» **THE TASK**: Copy out the data word for word, without any of its pictures.

*** Opening DATA SUPPLIED ***

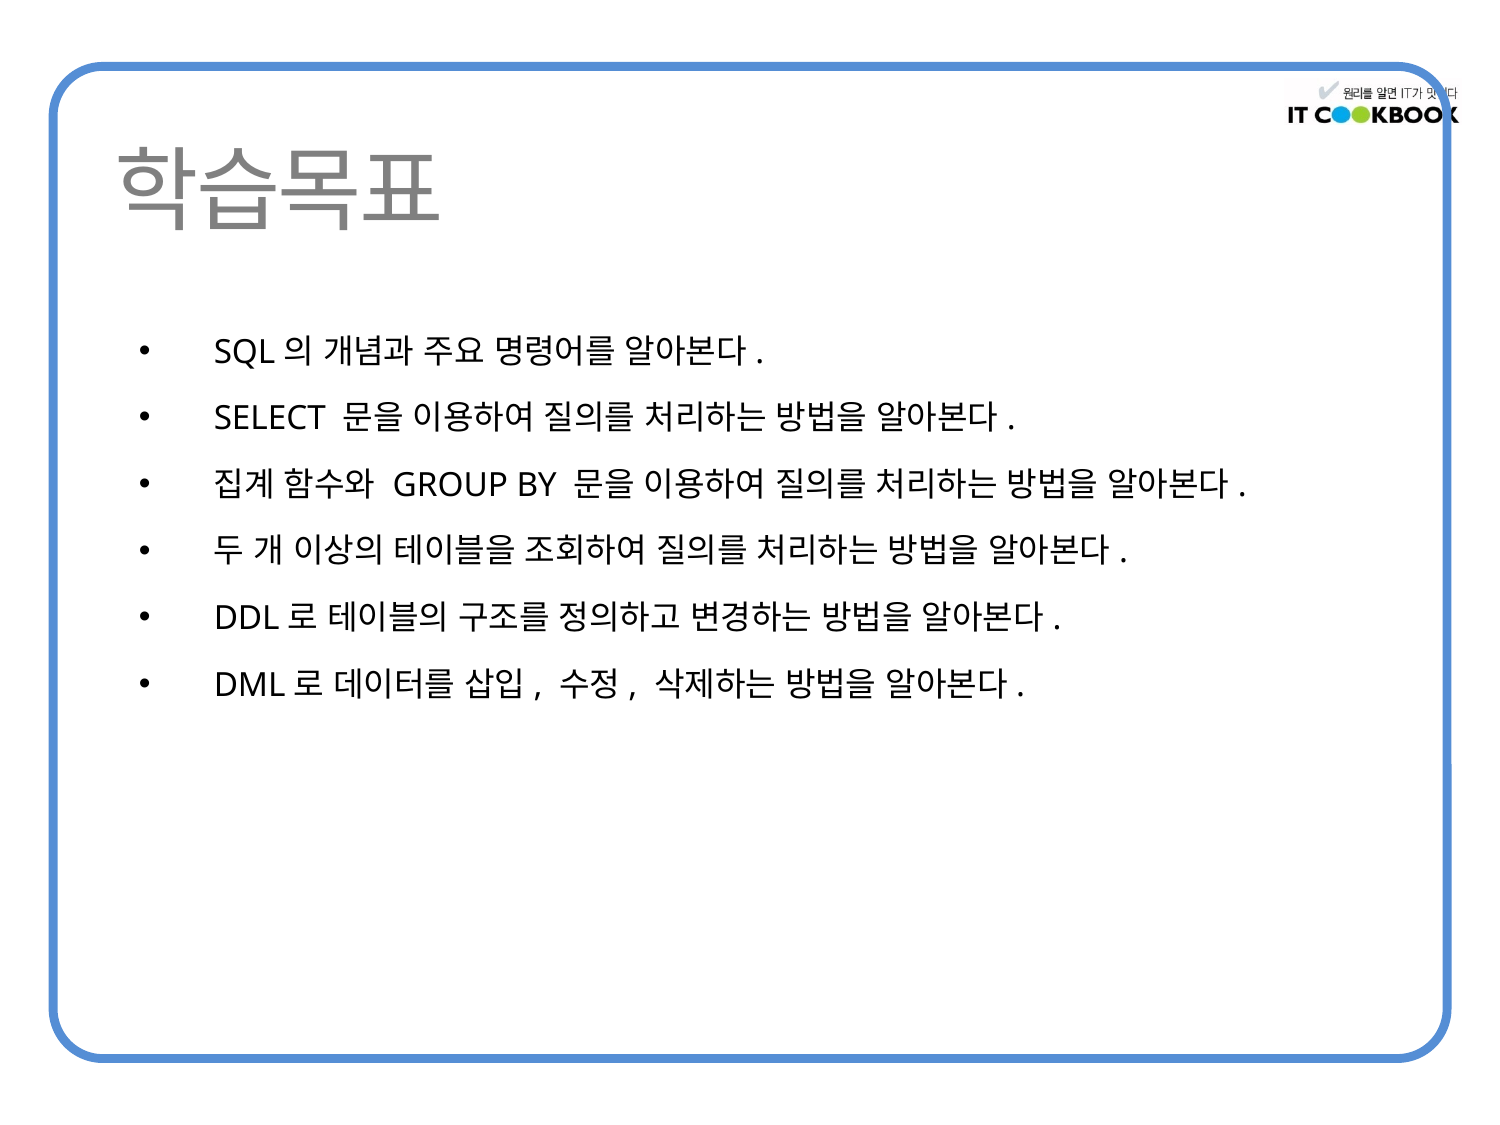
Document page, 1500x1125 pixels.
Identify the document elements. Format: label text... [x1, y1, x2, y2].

picture [1284, 78, 1442, 125]
picture [1437, 78, 1462, 125]
list SQL의 개념과 주요 명령어를 알아본다. SELECT 문을 이용하여 질의를 처리하는 방법을 알아본다. 집계 함수와 GROUP BY 문을 이용하여 질의를 처리하는 방법을 알아본다. 두 개 이상의 테이블을 조회하여 질의를 처리하는 방법을 알아본다. DDL로 테이블의 구조를 정의하고 변경하는 방법을 알아본다. DML로 데이터를 삽입, 수정, 삭제하는 방법을 알아본다. [123, 302, 1388, 976]
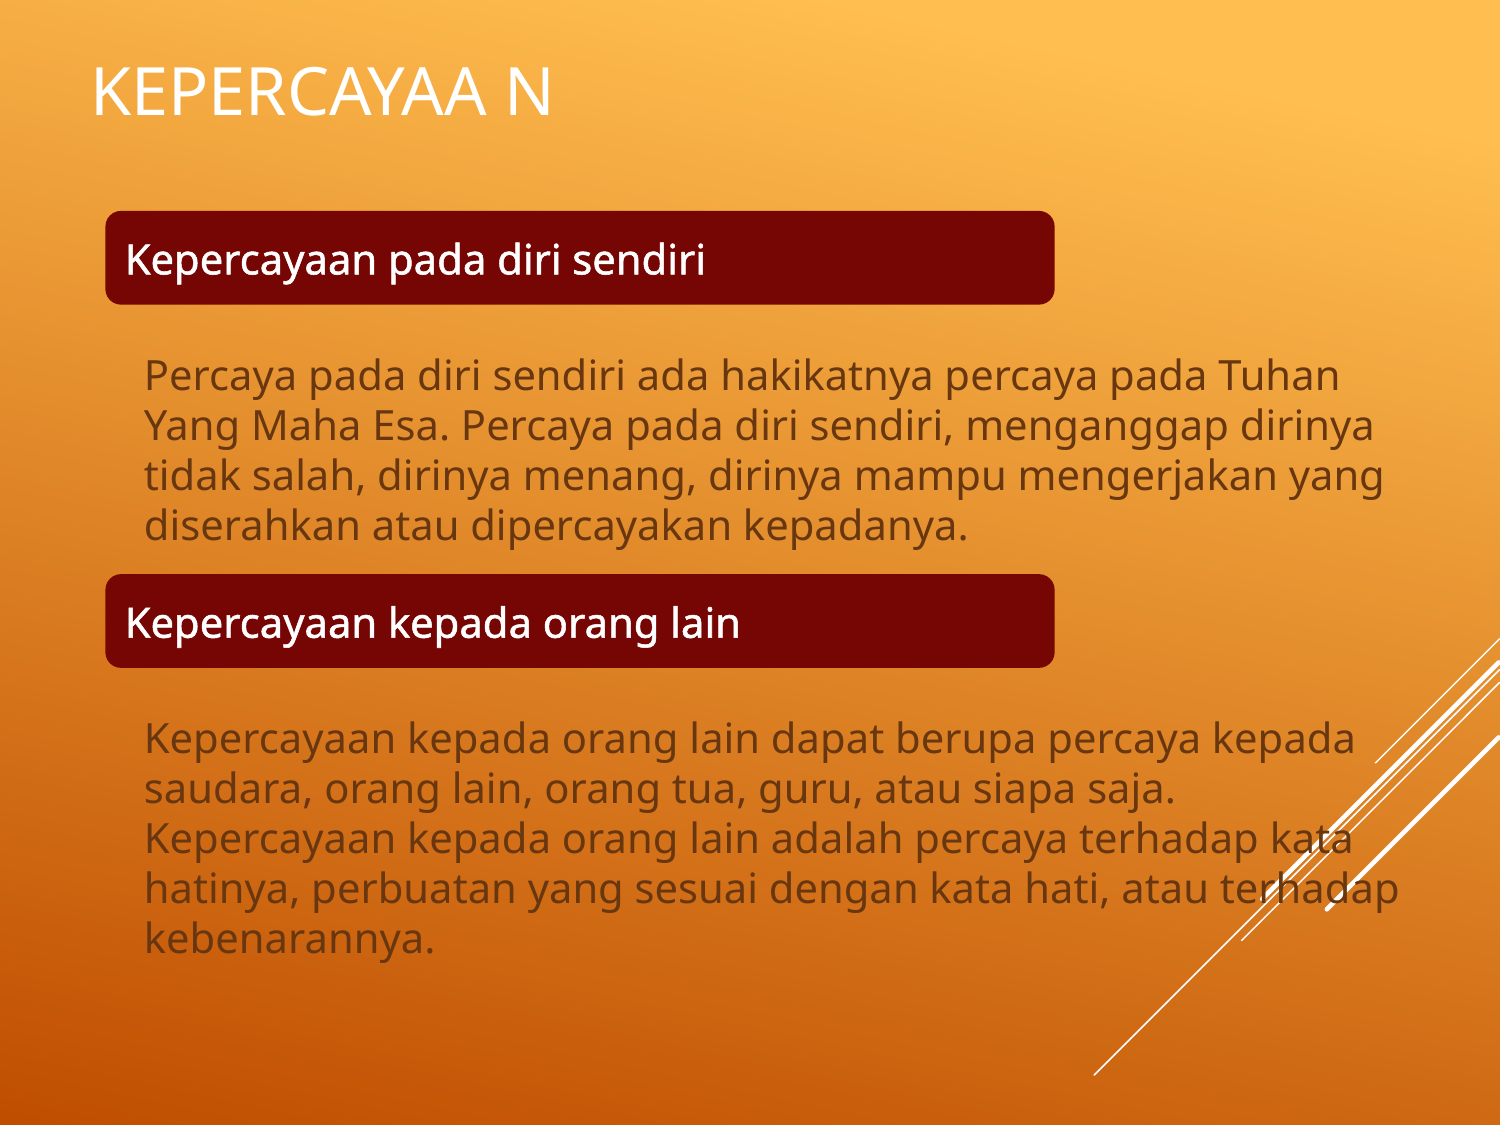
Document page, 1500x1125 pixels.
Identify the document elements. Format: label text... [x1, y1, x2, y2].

*** Closing DATA SUPPLIED ***

» **WRITTEN SOLUTION**:
Document page, 1500x1125 pixels.
Identify the document elements. Format: label text... [x1, y1, x2, y2].

picture [1284, 78, 1442, 125]
picture [1437, 78, 1462, 125]
list SQL의 개념과 주요 명령어를 알아본다. SELECT 문을 이용하여 질의를 처리하는 방법을 알아본다. 집계 함수와 GROUP BY 문을 이용하여 질의를 처리하는 방법을 알아본다. 두 개 이상의 테이블을 조회하여 질의를 처리하는 방법을 알아본다. DDL로 테이블의 구조를 정의하고 변경하는 방법을 알아본다. DML로 데이터를 삽입, 수정, 삭제하는 방법을 알아본다. [123, 302, 1388, 976]
Document page, 1500x1125 pixels.
Identify the document elements. Format: label text... [x1, y1, x2, y2].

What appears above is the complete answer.